═══ Given entries
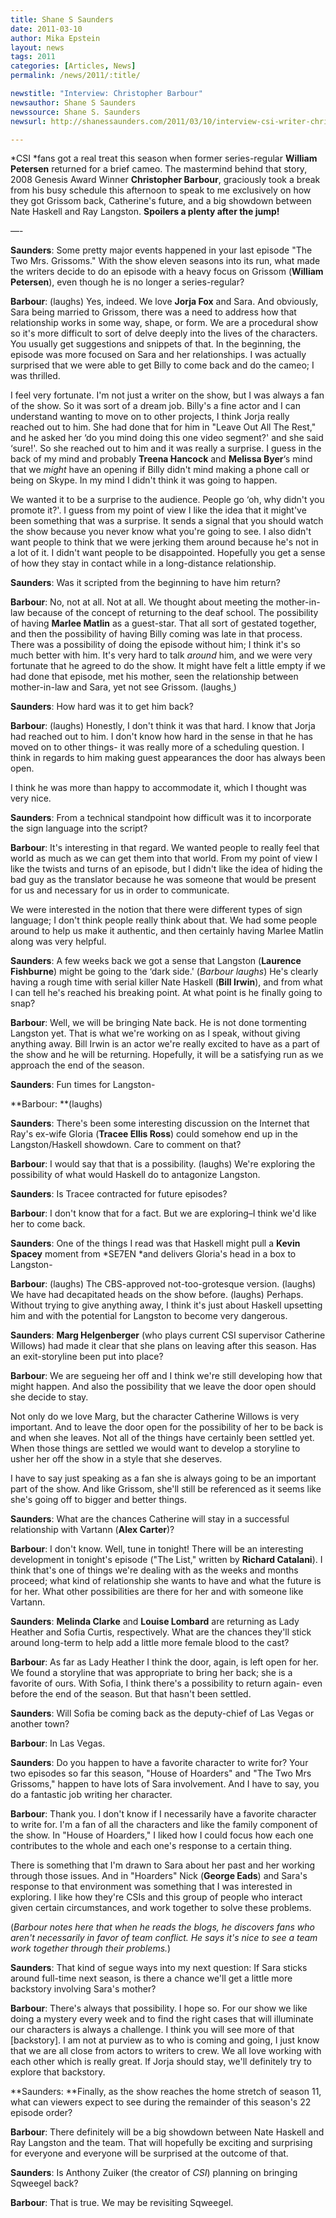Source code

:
 ```yaml
---
title: Shane S Saunders 
date: 2011-03-10
author: Mika Epstein
layout: news
tags: 2011
categories: [Articles, News]
permalink: /news/2011/:title/

newstitle: "Interview: Christopher Barbour"
newsauthor: Shane S Saunders  
newssource: Shane S. Saunders  
newsurl: http://shanessaunders.com/2011/03/10/interview-csi-writer-christopher-barbour/  

---
```

 

*CSI *fans got a real treat this season when former series-regular **William Petersen** returned for a brief cameo. The mastermind behind that story, 2008 Genesis Award Winner **Christopher Barbour**, graciously took a break from his busy schedule this afternoon to speak to me exclusively on how they got Grissom back, Catherine's future, and a big showdown between Nate Haskell and Ray Langston. **Spoilers a plenty after the jump!**

&#8212;-

**Saunders**: Some pretty major events happened in your last episode "The Two Mrs. Grissoms." With the show eleven seasons into its run, what made the writers decide to do an episode with a heavy focus on Grissom (**William Petersen**), even though he is no longer a series-regular?

**Barbour**: (laughs) Yes, indeed. We love **Jorja Fox** and Sara. And obviously, Sara being married to Grissom, there was a need to address how that relationship works in some way, shape, or form. We are a procedural show so it's more difficult to sort of delve deeply into the lives of the characters. You usually get suggestions and snippets of that. In the beginning, the episode was more focused on Sara and her relationships. I was actually surprised that we were able to get Billy to come back and do the cameo; I was thrilled.

I feel very fortunate. I'm not just a writer on the show, but I was always a fan of the show. So it was sort of a dream job. Billy's a fine actor and I can understand wanting to move on to other projects, I think Jorja really reached out to him. She had done that for him in "Leave Out All The Rest," and he asked her &#8216;do you mind doing this one video segment?' and she said &#8216;sure!'. So she reached out to him and it was really a surprise. I guess in the back of my mind and probably **Treena Hancock** and **Melissa Byer**&#8216;s mind that we *might* have an opening if Billy didn't mind making a phone call or being on Skype. In my mind I didn't think it was going to happen.

We wanted it to be a surprise to the audience. People go &#8216;oh, why didn't you promote it?'. I guess from my point of view I like the idea that it might've been something that was a surprise. It sends a signal that you should watch the show because you never know what you're going to see. I also didn't want people to think that we were jerking them around because he's not in a lot of it. I didn't want people to be disappointed. Hopefully you get a sense of how they stay in contact while in a long-distance relationship.

**Saunders**: Was it scripted from the beginning to have him return?

**Barbour**: No, not at all. Not at all. We thought about meeting the mother-in-law because of the concept of returning to the deaf school. The possibility of having **Marlee Matlin** as a guest-star. That all sort of gestated together, and then the possibility of having Billy coming was late in that process. There was a possibility of doing the episode without him; I think it's so much better with him. It's very hard to talk *around* him, and we were very fortunate that he agreed to do the show. It might have felt a little empty if we had done that episode, met his mother, seen the relationship between mother-in-law and Sara, yet not see Grissom. (laughs<span style="text-decoration:underline;"> </span>)

**Saunders**: How hard was it to get him back?

**Barbour**: (laughs) Honestly, I don't think it was that hard. I know that Jorja had reached out to him. I don't know how hard in the sense in that he has moved on to other things- it was really more of a scheduling question. I think in regards to him making guest appearances the door has always been open.

I think he was more than happy to accommodate it, which I thought was very nice.

**Saunders**: From a technical standpoint how difficult was it to incorporate the sign language into the script?

**Barbour**: It's interesting in that regard. We wanted people to really feel that world as much as we can get them into that world. From my point of view I like the twists and turns of an episode, but I didn't like the idea of hiding the bad guy as the translator because he was someone that would be present for us and necessary for us in order to communicate.

We were interested in the notion that there were different types of sign language; I don't think people really think about that. We had some people around to help us make it authentic, and then certainly having Marlee Matlin along was very helpful.

**Saunders**: A few weeks back we got a sense that Langston (**Laurence Fishburne**) might be going to the &#8216;dark side.' (*Barbour laughs*) He's clearly having a rough time with serial killer Nate Haskell (**Bill Irwin**), and from what I can tell he's reached his breaking point. At what point is he finally going to snap?

**Barbour**: Well, we will be bringing Nate back. He is not done tormenting Langston yet. That is what we're working on as I speak, without giving anything away. Bill Irwin is an actor we're really excited to have as a part of the show and he will be returning. Hopefully, it will be a satisfying run as we approach the end of the season.

**Saunders**: Fun times for Langston-

**Barbour: **(laughs)

**Saunders**: There's been some interesting discussion on the Internet that Ray's ex-wife Gloria (**Tracee Ellis Ross**) could somehow end up in the Langston/Haskell showdown. Care to comment on that?

**Barbour**: I would say that that is a possibility. (laughs) We're exploring the possibility of what would Haskell do to antagonize Langston.

**Saunders**: Is Tracee contracted for future episodes?

**Barbour**: I don't know that for a fact. But we are exploring–I think we'd like her to come back.

**Saunders**: One of the things I read was that Haskell might pull a **Kevin Spacey** moment from *SE7EN *and delivers Gloria's head in a box to Langston-

**Barbour**: (laughs) The CBS-approved not-too-grotesque version. (laughs) We have had decapitated heads on the show before. (laughs) Perhaps. Without trying to give anything away, I think it's just about Haskell upsetting him and with the potential for Langston to become very dangerous.

**Saunders**: **Marg Helgenberger** (who plays current CSI supervisor Catherine Willows) had made it clear that she plans on leaving after this season. Has an exit-storyline been put into place?

**Barbour**: We are segueing her off and I think we're still developing how that might happen. And also the possibility that we leave the door open should she decide to stay.

Not only do we love Marg, but the character Catherine Willows is very important. And to leave the door open for the possibility of her to be back is and when she leaves. Not all of the things have certainly been settled yet. When those things are settled we would want to develop a storyline to usher her off the show in a style that she deserves.

I have to say just speaking as a fan she is always going to be an important part of the show. And like Grissom, she'll still be referenced as it seems like she's going off to bigger and better things.

**Saunders**: What are the chances Catherine will stay in a successful relationship with Vartann (**Alex Carter**)?

**Barbour**: I don't know. Well, tune in tonight! There will be an interesting development in tonight's episode ("The List," written by **Richard Catalani**). I think that's one of things we're dealing with as the weeks and months proceed; what kind of relationship she wants to have and what the future is for her. What other possibilities are there for her and with someone like Vartann.

**Saunders**: **Melinda Clarke** and **Louise Lombard** are returning as Lady Heather and Sofia Curtis, respectively. What are the chances they'll stick around long-term to help add a little more female blood to the cast?

**Barbour**: As far as Lady Heather I think the door, again, is left open for her. We found a storyline that was appropriate to bring her back; she is a favorite of ours. With Sofia, I think there's a possibility to return again- even before the end of the season. But that hasn't been settled.

**Saunders**: Will Sofia be coming back as the deputy-chief of Las Vegas or another town?

**Barbour**: In Las Vegas.

**Saunders**: Do you happen to have a favorite character to write for? Your two episodes so far this season, "House of Hoarders" and "The Two Mrs Grissoms," happen to have lots of Sara involvement. And I have to say, you do a fantastic job writing her character.

**Barbour**: Thank you. I don't know if I necessarily have a favorite character to write for. I'm a fan of all the characters and like the family component of the show. In "House of Hoarders," I liked how I could focus how each one contributes to the whole and each one's response to a certain thing.

There is something that I'm drawn to Sara about her past and her working through those issues. And in "Hoarders" Nick (**George Eads**) and Sara's response to that environment was something that I was interested in exploring. I like how they're CSIs and this group of people who interact given certain circumstances, and work together to solve these problems.

(*Barbour notes here that when he reads the blogs, he discovers fans who aren't necessarily in favor of team conflict. He says it's nice to see a team work together through their problems.*)

**Saunders**: That kind of segue ways into my next question: If Sara sticks around full-time next season, is there a chance we'll get a little more backstory involving Sara's mother?

**Barbour**: There's always that possibility. I hope so. For our show we like doing a mystery every week and to find the right cases that will illuminate our characters is always a challenge. I think you will see more of that [backstory]. I am not at purview as to who is coming and going, I just know that we are all close from actors to writers to crew. We all love working with each other which is really great. If Jorja should stay, we'll definitely try to explore that backstory.

**Saunders: **Finally, as the show reaches the home stretch of season 11, what can viewers expect to see during the remainder of this season's 22 episode order?

**Barbour**: There definitely will be a big showdown between Nate Haskell and Ray Langston and the team. That will hopefully be exciting and surprising for everyone and everyone will be surprised at the outcome of that.

**Saunders**: Is Anthony Zuiker (the creator of *CSI*) planning on bringing Sqweegel back?

**Barbour**: That is true. We may be revisiting Sqweegel.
══════
Work instructions: Scan the records above for the string "Tracee", then copy each line where it turns up.

Task solution:
**Saunders**: There's been some interesting discussion on the Internet that Ray's ex-wife Gloria (**Tracee Ellis Ross**) could somehow end up in the Langston/Haskell showdown. Care to comment on that?
**Saunders**: Is Tracee contracted for future episodes?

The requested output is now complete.